### WORK INSTRUCTIONS
Using the material below, copy every line where "personnaliser" appears.

**********

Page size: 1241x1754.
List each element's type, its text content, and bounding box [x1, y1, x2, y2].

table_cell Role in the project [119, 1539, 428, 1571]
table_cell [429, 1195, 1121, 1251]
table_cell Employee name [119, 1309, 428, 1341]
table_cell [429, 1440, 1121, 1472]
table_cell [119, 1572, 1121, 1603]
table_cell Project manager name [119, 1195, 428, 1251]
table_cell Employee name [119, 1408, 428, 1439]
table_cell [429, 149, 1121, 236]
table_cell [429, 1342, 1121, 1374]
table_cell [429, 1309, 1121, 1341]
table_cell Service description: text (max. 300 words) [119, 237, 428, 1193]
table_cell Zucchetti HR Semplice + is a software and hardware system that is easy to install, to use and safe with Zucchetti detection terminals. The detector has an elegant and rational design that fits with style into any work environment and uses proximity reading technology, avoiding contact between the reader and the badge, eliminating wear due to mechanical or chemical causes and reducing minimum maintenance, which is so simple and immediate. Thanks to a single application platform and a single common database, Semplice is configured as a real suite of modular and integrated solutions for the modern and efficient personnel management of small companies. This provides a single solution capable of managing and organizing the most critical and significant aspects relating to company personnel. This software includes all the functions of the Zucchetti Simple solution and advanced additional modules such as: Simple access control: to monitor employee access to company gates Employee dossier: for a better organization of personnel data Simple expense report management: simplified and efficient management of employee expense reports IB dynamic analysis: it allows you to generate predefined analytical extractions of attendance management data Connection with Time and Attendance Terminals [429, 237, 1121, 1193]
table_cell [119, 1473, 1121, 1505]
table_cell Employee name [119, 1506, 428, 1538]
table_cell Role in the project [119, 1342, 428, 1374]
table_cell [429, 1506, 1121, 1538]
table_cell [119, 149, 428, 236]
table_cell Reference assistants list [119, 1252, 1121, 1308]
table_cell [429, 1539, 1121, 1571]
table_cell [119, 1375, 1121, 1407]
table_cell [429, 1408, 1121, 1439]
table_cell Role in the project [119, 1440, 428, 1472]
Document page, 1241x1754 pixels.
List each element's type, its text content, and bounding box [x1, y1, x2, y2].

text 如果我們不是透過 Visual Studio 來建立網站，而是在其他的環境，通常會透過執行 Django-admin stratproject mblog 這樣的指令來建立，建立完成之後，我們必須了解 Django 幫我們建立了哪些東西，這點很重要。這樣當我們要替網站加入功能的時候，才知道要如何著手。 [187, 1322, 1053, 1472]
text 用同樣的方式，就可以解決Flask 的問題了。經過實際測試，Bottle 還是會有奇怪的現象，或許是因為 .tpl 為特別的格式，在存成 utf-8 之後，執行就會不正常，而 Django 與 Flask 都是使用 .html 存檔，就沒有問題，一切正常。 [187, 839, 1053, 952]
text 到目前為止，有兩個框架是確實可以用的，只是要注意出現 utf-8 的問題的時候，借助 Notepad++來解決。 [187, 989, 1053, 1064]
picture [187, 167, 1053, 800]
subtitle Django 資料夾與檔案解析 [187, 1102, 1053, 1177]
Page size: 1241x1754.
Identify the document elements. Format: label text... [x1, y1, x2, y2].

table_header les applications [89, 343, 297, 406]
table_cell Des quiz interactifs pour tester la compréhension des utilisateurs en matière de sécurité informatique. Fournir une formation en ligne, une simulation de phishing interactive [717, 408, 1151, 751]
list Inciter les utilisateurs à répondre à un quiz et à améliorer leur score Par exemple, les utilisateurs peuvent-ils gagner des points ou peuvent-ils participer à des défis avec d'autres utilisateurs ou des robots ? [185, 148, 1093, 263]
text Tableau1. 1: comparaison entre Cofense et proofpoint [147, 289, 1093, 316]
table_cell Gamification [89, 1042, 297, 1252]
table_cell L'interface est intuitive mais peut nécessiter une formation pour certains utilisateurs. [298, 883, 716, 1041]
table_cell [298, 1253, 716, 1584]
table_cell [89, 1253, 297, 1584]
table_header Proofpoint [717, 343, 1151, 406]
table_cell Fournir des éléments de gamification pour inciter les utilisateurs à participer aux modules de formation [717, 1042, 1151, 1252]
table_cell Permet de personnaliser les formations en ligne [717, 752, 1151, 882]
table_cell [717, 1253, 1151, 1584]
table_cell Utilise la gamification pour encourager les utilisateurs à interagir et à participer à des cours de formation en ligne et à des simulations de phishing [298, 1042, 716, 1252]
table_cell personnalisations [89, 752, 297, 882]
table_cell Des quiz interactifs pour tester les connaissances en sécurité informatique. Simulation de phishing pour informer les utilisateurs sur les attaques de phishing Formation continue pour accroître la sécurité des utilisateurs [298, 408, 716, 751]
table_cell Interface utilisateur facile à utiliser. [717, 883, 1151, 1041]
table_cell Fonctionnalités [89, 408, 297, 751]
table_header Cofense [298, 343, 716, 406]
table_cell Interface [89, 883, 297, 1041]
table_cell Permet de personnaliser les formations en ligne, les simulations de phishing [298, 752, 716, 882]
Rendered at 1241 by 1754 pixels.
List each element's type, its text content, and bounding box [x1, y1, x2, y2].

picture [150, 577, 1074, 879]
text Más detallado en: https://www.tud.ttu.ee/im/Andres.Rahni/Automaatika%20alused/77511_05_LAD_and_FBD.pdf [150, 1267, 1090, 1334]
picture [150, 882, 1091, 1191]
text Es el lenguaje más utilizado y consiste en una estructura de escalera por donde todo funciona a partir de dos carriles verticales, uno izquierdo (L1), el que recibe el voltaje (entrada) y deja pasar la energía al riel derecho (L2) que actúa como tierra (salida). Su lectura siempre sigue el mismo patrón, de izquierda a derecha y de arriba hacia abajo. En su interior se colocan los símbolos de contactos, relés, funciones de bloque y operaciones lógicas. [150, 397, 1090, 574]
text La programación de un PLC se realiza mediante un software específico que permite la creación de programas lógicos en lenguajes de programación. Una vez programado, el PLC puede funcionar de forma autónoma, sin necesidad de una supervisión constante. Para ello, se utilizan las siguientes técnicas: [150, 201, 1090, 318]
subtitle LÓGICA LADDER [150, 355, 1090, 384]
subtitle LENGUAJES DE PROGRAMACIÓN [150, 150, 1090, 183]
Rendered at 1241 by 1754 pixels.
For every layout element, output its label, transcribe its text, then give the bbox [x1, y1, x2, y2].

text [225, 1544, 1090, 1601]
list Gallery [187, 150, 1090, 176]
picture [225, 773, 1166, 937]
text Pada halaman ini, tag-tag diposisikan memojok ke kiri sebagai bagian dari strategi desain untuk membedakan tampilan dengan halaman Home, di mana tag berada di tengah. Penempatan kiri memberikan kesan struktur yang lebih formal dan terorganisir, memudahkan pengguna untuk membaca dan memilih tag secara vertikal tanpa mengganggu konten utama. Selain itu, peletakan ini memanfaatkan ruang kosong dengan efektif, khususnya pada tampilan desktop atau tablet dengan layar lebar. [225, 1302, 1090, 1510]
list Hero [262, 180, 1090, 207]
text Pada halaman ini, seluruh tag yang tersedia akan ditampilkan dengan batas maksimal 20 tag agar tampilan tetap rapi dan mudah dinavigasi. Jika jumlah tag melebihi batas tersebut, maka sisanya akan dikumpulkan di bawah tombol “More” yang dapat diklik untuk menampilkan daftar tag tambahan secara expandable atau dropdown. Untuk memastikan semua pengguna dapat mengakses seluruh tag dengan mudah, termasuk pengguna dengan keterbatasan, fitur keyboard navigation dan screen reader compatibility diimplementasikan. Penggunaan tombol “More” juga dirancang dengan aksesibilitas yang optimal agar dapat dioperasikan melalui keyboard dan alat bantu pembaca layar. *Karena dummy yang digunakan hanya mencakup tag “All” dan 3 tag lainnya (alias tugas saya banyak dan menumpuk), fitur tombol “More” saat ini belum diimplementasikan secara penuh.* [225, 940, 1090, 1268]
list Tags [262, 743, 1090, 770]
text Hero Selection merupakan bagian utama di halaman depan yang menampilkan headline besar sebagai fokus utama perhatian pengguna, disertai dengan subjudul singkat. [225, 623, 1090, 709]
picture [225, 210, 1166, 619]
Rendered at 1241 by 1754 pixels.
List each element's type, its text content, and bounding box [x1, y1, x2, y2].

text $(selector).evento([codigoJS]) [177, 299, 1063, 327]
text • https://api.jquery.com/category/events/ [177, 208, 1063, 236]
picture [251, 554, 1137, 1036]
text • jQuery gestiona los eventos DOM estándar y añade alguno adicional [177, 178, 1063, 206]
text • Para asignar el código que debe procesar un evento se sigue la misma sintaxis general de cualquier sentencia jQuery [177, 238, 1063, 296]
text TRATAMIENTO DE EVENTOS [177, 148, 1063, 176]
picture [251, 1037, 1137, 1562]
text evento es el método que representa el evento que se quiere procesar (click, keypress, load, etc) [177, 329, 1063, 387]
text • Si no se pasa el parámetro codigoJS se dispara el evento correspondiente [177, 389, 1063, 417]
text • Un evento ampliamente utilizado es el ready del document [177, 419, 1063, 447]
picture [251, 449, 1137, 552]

**********

### WRITTEN RESPONSE
table_cell Permet de personnaliser les formations en ligne [717, 752, 1151, 882]
table_cell Permet de personnaliser les formations en ligne, les simulations de phishing [298, 752, 716, 882]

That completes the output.